The first thing I did outside was to work on securing my awning. During the previous week, the RV mechanic had shown me how to do it. I had taken a few notes, which I’d transcribed into my checklist. Well, as soon as I unlocked one of the side brackets, that side of the awning immediately fell several feet, and drenched my nice neat and tidy checklist with gallons of water which had been sitting on the top of it. This should not have been a surprise to me, since it had poured rain the day before, but I was unprepared. Another lesson learned!
When I got to the point where I was supposed to push the awning up and it was supposed to roll itself onto the holder as it rose to meet the RV at the top, I realized that water was inside the two layers of the awning. A great deal of water. I’ve written before that I knew I had an awning problem when I bought the rig, but I thought it had some life left in it before it needed replacing. Evidently not. After consulting with Eric, we made three holes on the underside of the awning so the water could run out, and then closed it up. A new awning is definitely on the list for when I take it into the shop in October.
Then when I was securing the shower door, I noticed some water in the base, and realized that the grey water tank was full and had slightly overflowed. The weekly pump out at the campsite was on Wednesdays, and this was Tuesday morning. I hadn’t overflowed before, so this was a surprise. Most of my grey water use is by washing dishes; I’ve taken my showers in the bathhouse. Thank goodness the overflow goes directly into the shower, and this bit of information was good to know.
The rest of the packing up was uneventful, including hitching up the dinghy to the RV. And we were off – at the crack of noon!!
According to Google maps, the drive to Gettysburg would be three hours in a normal car. We figured it would take us four hours. It took us five. We did make a longish stop for lunch, but there were lots of times when we weren’t going the speed limit. Eric drove behind me to keep an eye on me!
The scariest part was when I found myself in a construction zone with only two lanes. I was in the right lane with no shoulder, and a stream of huge trucks was zooming past me on the left. When trucks pass you, they create this vacuum which either sucks you toward them, or pushes you to the right, so you have to constantly compensate. And I had no wiggle room.

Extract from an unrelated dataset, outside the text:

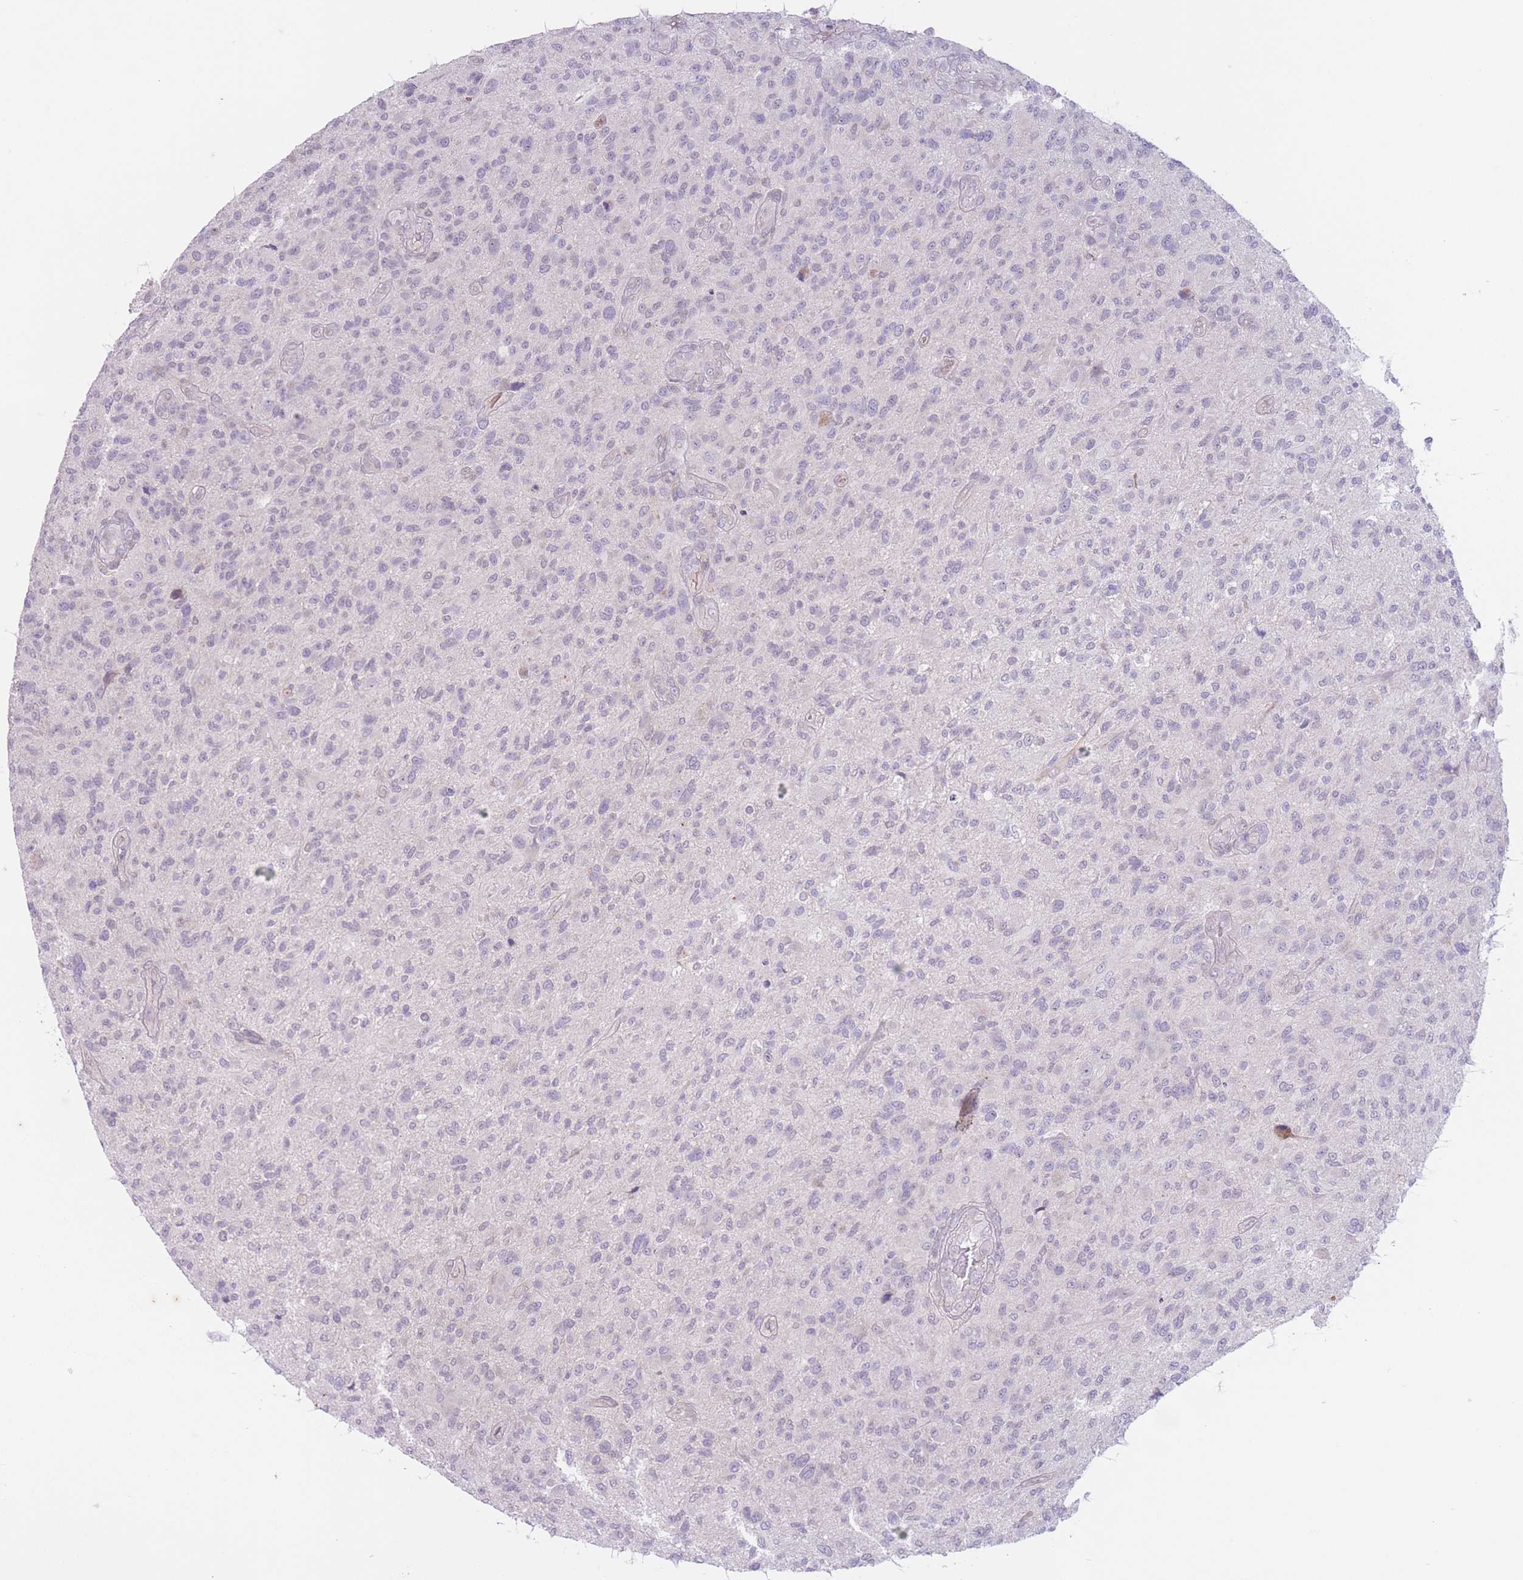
{"staining": {"intensity": "negative", "quantity": "none", "location": "none"}, "tissue": "glioma", "cell_type": "Tumor cells", "image_type": "cancer", "snomed": [{"axis": "morphology", "description": "Glioma, malignant, High grade"}, {"axis": "topography", "description": "Brain"}], "caption": "Tumor cells show no significant protein staining in glioma.", "gene": "ARPIN", "patient": {"sex": "male", "age": 47}}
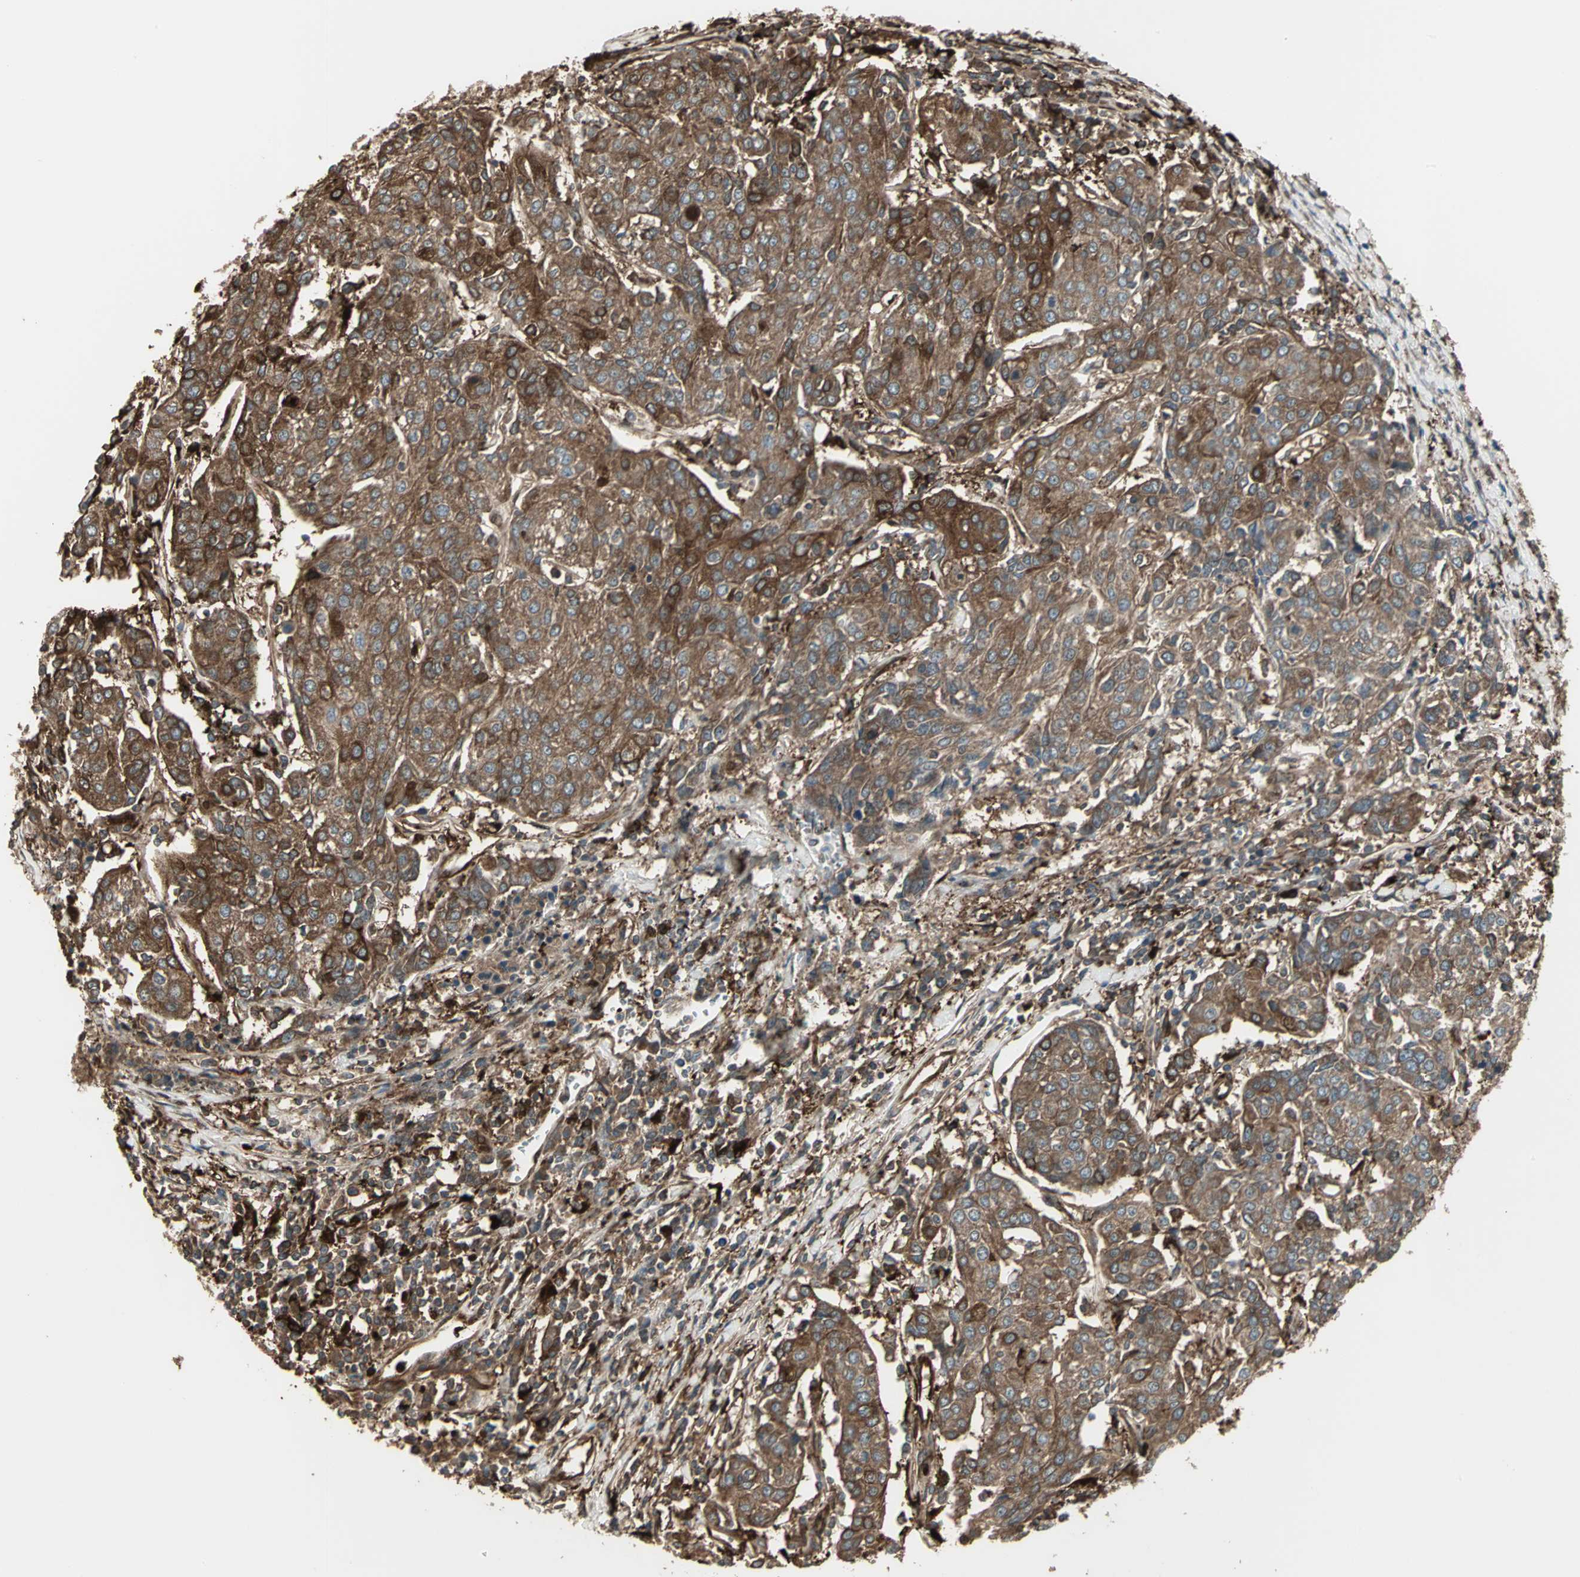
{"staining": {"intensity": "moderate", "quantity": ">75%", "location": "cytoplasmic/membranous"}, "tissue": "urothelial cancer", "cell_type": "Tumor cells", "image_type": "cancer", "snomed": [{"axis": "morphology", "description": "Urothelial carcinoma, High grade"}, {"axis": "topography", "description": "Urinary bladder"}], "caption": "Immunohistochemistry of human high-grade urothelial carcinoma reveals medium levels of moderate cytoplasmic/membranous positivity in approximately >75% of tumor cells. The staining was performed using DAB (3,3'-diaminobenzidine), with brown indicating positive protein expression. Nuclei are stained blue with hematoxylin.", "gene": "PRXL2B", "patient": {"sex": "female", "age": 85}}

Talk about white knuckles! Eric told me later that he was sure I was going to scrape the concrete construction barrier – that’s how close I was to the right side. But I didn’t, and with more practice as the day went on, I was able to better judge the center of the lane, and also prepare for those passing trucks.
And in between being terrified, I had this incredible feeling of relief and amazement that we were actually finally on the road, and all the plans were about to become reality.